Die Europäische Union steht wieder einmal am Scheideweg. So abgegriffen diese Metapher ist, so zutreffend beschreibt sie doch den Zustand der Gemeinschaft, nachdem der Verfassungsvertrag auf dem Brüsseler Gipfel im Juni 2007 nur als Torso gerettet werden konnte. 50 Jahre nach Inkrafttreten der Römischen Verträge bleibt die Bilanz des Integrationsprojektes somit ambivalent: Einerseits trug und trägt die Vergemeinschaftung entscheidend zu Frieden und Wohlstand für alle ihre Mitglieder bei; andererseits zeigt die aktuelle Verfassungskrise, dass es in vielen grundsätzlichen Fragen kaum überbrückbare Meinungs- und Interessenunterschiede zwischen den Mitgliedsstaaten gibt, mit denen sich die Union das Leben schwer macht. Damit stellen sich alte Fragen von Neuem: Braucht es ein Europa der unterschiedlichen Geschwindigkeiten, um den Integrationsprozess weiter voranzubringen? Wie kann die Gemeinschaft als politisches Gebilde überhaupt charakterisiert werden und auf welchen Zustand sollte sie sich zubewegen? Lassen sich die Institutionen und die Politik der EU näher an die Bürger heranführen, um der verbreiteten Europaverdrossenheit zu begegnen? Gibt es eine europäische Identität, die durch Prozesse der Institutionenbildung der Gemeinschaft befördert werden kann?
Rezensionsnotiz zu
Süddeutsche Zeitung, 25.05.2009
Offenbar mit Interesse gelesen hat Rezensentin Claire-Lise Buis diesen Sammelband zum Zustand des europäischen Projekts, dessen einzelne Beiträge sie ohne Bewertung referiert. Allerdings stellt sie fest, dass in den Aufsätzen ein skeptischer Blick auf Europa und seine Zukunft vorherrscht.

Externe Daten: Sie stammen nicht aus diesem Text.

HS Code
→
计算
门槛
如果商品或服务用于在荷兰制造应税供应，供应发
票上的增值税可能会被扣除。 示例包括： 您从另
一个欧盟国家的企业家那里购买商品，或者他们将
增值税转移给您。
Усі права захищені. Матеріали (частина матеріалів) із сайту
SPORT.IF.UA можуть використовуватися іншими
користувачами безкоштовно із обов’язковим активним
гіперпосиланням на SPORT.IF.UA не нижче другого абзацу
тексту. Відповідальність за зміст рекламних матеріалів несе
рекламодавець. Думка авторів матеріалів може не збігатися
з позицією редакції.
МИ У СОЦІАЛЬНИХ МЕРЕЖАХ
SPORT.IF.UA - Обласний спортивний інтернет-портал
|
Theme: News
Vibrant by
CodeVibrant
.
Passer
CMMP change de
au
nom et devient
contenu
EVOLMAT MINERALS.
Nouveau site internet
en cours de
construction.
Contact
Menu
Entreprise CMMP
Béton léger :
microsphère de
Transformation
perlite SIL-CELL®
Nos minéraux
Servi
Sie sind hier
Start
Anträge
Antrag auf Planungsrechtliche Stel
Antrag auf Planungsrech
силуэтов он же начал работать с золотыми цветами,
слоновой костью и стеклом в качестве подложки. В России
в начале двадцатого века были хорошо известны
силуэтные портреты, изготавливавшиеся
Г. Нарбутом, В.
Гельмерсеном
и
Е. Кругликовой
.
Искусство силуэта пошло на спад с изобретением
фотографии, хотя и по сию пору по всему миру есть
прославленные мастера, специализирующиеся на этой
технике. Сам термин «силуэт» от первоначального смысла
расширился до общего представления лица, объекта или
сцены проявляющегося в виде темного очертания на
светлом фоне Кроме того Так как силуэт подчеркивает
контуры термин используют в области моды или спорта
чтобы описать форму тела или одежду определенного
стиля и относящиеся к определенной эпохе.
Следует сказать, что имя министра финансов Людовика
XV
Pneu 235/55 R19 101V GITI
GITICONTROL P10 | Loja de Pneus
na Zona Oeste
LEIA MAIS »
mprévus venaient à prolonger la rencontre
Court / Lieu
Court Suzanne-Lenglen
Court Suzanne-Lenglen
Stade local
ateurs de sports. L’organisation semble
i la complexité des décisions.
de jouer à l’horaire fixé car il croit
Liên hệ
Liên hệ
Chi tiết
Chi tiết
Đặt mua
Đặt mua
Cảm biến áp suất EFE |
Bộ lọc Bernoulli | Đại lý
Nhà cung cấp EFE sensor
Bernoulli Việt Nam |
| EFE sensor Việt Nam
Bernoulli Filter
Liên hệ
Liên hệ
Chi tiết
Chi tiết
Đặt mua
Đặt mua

Diskutiert werden ihren Informationen zufolge nicht nur juristische Verfassungsfragen, sondern auch politische Entscheidungsmöglichkeiten über die Stellung der Kommission, des Parlaments und der Bevölkerung.
Rezensionsnotiz zu
Frankfurter Allgemeine Zeitung, 11.02.2009
Als Anregung zur Diskussion taugt der von Frank Decker und Marcus Höreth herausgegebene Band über die Verfassung allemal, meint Rezensent Stefan Fröhlich. Der Erkenntnisgewinn hält sich laut Rezensent gleichwohl in Grenzen. Fröhlich erkennt die Zweideutigkeit des Buchtitels, findet die von den Autoren vorgenommene kritische Bilanzierung des EU-Reformvertrags und der Gemeinschaft insgesamt jedoch überzogen. Mit den in den Beiträgen herauspräparierten Ursachen für die Probleme der EU hat Fröhlich seine Schwierigkeiten. Mal, so findet er, gehen sie an der politischen Realität vorbei, mal erscheinen sie schlicht falsch (wie im Fall der Intergouvernementalisierung). Das gleiche gilt für manchen im Band präsentierten Lösungsvorschlag. Eine präsidiale Demokratie etwa kann Fröhlich beim besten Willen nicht als Stärkung für ein kooperierendes Europa erkennen.